PROBLEM
Within the entries below, the lines from the one with "Fugitives from justice" through the one with "### §3292. Suspension" are to be set down exactly, both ends kept.

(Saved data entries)
▶
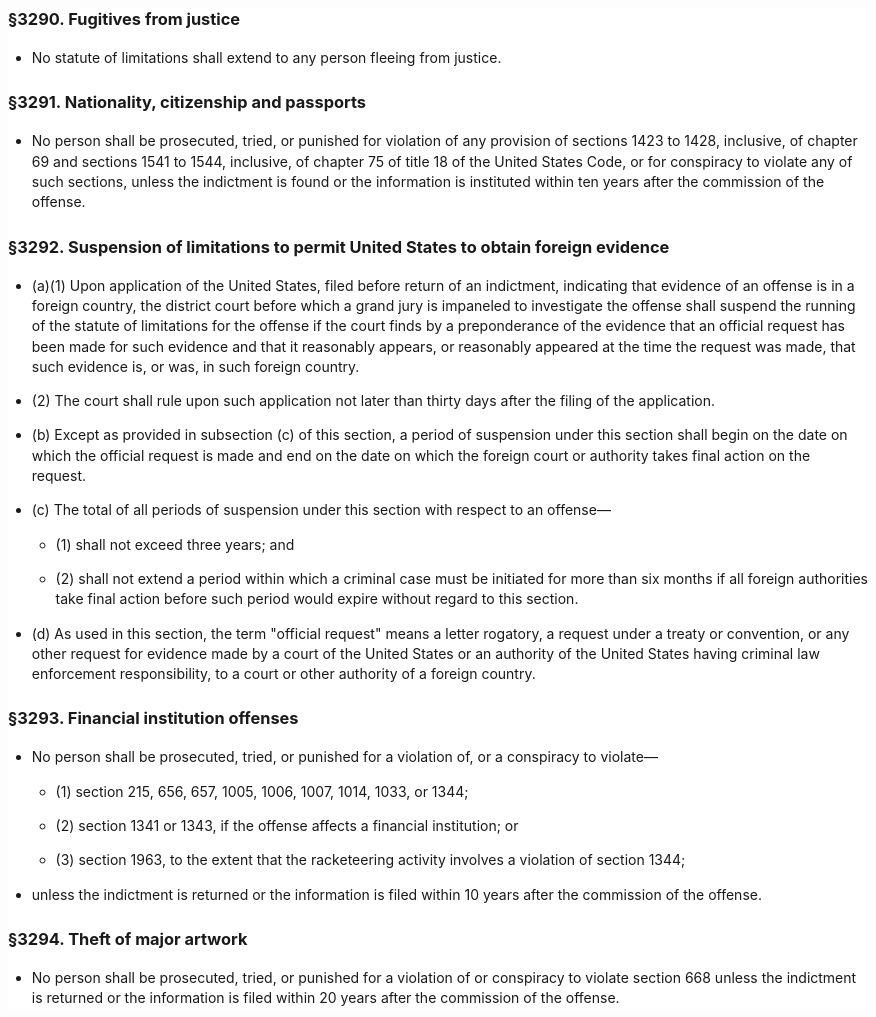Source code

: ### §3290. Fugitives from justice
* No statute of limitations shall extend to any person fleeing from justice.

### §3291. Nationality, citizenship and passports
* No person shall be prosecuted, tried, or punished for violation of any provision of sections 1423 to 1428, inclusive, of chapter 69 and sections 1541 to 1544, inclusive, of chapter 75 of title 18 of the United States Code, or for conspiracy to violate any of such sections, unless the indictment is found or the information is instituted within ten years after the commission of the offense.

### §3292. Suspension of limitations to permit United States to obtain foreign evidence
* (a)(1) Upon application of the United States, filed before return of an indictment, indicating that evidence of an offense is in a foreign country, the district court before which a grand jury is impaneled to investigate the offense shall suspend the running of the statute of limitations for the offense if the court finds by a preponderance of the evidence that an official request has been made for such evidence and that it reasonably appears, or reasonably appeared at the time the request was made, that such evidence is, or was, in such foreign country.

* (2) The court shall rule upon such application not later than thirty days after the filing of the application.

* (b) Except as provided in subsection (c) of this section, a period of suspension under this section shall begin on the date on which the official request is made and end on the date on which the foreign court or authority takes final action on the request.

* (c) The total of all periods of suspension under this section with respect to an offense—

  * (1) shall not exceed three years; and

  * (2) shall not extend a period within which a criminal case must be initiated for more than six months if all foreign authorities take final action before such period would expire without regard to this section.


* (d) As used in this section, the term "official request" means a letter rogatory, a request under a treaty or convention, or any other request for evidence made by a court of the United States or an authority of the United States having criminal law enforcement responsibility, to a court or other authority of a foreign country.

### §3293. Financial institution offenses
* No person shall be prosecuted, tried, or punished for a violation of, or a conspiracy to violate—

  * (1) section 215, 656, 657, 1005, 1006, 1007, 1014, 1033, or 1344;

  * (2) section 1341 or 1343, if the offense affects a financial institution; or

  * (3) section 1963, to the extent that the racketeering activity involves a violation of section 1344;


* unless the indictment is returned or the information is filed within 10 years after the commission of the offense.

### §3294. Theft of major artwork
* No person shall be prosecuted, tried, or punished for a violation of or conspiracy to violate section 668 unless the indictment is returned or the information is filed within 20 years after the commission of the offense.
◀
TASK RESULT
: ### §3290. Fugitives from justice
* No statute of limitations shall extend to any person fleeing from justice.

### §3291. Nationality, citizenship and passports
* No person shall be prosecuted, tried, or punished for violation of any provision of sections 1423 to 1428, inclusive, of chapter 69 and sections 1541 to 1544, inclusive, of chapter 75 of title 18 of the United States Code, or for conspiracy to violate any of such sections, unless the indictment is found or the information is instituted within ten years after the commission of the offense.

### §3292. Suspension of limitations to permit United States to obtain foreign evidence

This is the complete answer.